On the evening of Oct. 13, Kelsey Speer entered a risky surgery with a slight fear of the unknown.

Speer underwent a double-lung transplant procedure at a St. Louis hospital knowing she would be in a comatose state and there was a chance she wouldn’t make it. She needed to have the surgery due to a rare condition known as QT Lung Syndrome, which causes her heart to enlarge.

Speer came out of the surgery doing well and now is on a multiple-month process to return to her home in Savannah.

“I was shocked and scared and worried all at the same time,” Speer said. “And I did write my dad one of those ‘what if’ letters and all that. I never had to read it, which is a good thing because I didn’t want to put my parents through that at this age.”

Speer has now successfully walked 30 minutes on the treadmill, has started to do physical therapy and said she is doing well.

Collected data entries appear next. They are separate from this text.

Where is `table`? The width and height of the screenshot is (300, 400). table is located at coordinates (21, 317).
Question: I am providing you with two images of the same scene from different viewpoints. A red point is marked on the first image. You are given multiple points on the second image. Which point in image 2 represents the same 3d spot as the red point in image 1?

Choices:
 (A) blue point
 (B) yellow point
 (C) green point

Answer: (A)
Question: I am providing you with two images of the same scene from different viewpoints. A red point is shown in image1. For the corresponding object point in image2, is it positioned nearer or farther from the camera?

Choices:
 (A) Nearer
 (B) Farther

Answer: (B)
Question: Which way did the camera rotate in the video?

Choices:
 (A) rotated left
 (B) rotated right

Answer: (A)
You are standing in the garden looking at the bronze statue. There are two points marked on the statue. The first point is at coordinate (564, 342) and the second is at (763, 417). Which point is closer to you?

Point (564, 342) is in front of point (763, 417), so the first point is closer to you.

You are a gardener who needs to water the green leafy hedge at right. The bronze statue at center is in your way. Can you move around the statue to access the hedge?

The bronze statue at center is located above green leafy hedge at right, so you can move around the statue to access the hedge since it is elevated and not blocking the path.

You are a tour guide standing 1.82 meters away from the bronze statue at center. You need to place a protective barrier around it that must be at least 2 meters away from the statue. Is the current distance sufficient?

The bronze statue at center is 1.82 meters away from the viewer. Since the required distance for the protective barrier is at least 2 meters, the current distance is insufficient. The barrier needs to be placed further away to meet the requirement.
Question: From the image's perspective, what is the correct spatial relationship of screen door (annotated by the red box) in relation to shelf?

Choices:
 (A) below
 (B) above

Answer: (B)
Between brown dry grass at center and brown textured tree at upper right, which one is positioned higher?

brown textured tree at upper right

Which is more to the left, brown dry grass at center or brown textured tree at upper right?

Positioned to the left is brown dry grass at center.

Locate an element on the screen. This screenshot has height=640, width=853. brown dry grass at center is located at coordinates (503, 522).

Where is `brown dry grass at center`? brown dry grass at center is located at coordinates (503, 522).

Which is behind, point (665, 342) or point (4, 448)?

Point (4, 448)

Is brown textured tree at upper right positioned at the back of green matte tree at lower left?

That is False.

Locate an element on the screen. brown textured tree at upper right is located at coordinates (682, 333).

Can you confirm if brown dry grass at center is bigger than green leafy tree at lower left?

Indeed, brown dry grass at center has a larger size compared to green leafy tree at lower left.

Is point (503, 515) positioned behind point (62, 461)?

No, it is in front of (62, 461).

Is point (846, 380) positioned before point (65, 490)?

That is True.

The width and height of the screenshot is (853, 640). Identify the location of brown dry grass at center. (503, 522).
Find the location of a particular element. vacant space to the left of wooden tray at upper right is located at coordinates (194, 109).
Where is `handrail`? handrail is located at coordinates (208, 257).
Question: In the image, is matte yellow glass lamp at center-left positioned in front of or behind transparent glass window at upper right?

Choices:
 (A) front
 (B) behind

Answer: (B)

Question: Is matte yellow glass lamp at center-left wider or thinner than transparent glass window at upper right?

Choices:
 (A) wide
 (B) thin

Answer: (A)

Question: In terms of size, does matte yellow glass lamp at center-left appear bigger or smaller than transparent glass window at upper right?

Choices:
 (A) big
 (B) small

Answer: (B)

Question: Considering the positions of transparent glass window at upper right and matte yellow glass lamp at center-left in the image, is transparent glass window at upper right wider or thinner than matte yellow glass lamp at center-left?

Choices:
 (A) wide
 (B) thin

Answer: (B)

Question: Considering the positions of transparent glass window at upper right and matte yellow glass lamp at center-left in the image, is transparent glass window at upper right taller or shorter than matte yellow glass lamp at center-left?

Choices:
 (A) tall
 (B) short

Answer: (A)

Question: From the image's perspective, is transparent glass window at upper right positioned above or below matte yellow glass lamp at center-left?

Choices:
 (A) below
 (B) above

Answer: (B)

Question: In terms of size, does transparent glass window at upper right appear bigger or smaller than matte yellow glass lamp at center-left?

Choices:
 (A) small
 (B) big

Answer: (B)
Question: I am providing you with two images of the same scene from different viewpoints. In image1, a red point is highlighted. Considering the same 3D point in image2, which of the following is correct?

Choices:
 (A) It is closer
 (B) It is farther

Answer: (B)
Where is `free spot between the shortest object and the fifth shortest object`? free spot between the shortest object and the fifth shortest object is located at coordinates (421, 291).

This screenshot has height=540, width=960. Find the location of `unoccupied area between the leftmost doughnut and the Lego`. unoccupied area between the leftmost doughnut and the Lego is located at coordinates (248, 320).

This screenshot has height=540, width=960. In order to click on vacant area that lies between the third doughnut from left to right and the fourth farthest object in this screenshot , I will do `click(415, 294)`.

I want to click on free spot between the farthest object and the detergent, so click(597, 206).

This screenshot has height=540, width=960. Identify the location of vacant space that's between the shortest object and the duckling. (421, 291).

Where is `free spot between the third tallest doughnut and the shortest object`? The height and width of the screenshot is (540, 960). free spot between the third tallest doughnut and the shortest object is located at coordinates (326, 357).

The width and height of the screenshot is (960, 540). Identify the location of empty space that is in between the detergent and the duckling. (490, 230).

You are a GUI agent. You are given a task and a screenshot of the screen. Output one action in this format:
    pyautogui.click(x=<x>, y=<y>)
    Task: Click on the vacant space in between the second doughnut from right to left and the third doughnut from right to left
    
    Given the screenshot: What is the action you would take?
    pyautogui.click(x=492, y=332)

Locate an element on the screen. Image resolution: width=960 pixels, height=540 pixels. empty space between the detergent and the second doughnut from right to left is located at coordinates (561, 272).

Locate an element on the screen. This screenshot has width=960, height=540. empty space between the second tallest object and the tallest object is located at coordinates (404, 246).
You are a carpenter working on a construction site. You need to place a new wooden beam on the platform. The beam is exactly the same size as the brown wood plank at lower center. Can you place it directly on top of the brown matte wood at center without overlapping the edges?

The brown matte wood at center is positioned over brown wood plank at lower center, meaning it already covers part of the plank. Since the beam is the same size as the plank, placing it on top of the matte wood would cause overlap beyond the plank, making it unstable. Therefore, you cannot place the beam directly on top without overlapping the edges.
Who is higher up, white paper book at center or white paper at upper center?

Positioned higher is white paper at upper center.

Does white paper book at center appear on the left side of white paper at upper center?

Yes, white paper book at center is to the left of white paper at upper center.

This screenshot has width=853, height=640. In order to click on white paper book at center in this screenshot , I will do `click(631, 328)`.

She is hoping to be able to go home by Christmas as she continues to keep up on her physical therapy requirements.

“We’re getting there one step closer every day,” Speer said

Speer has been in the hospital for close to three months waiting to see when she would be called for a match for the transplant. When she did get the call, she had to be ready the next day.

Speer said she has been able to make phone calls and interact with her family and friends through social media, something she said has given her motivation.

“I’m still getting lots of positivity and support and support from back at home ... it’s going with me, that’s what’s keeping me going,” Speer said.

Speer said the nurses have been positive and acted as family throughout her long stay and they were instrumental in her attitude, as she was allowed limited visitors.

“I’m looking forward to living a normal life,” Speer said.

Speer said she was told the average lifetime for transplanted lungs is about seven years, which would mean she would eventually need to do another double-lung transplant.

“I couldn’t really be any happier, I’m doing pretty great for how far I’ve come,” Speer said.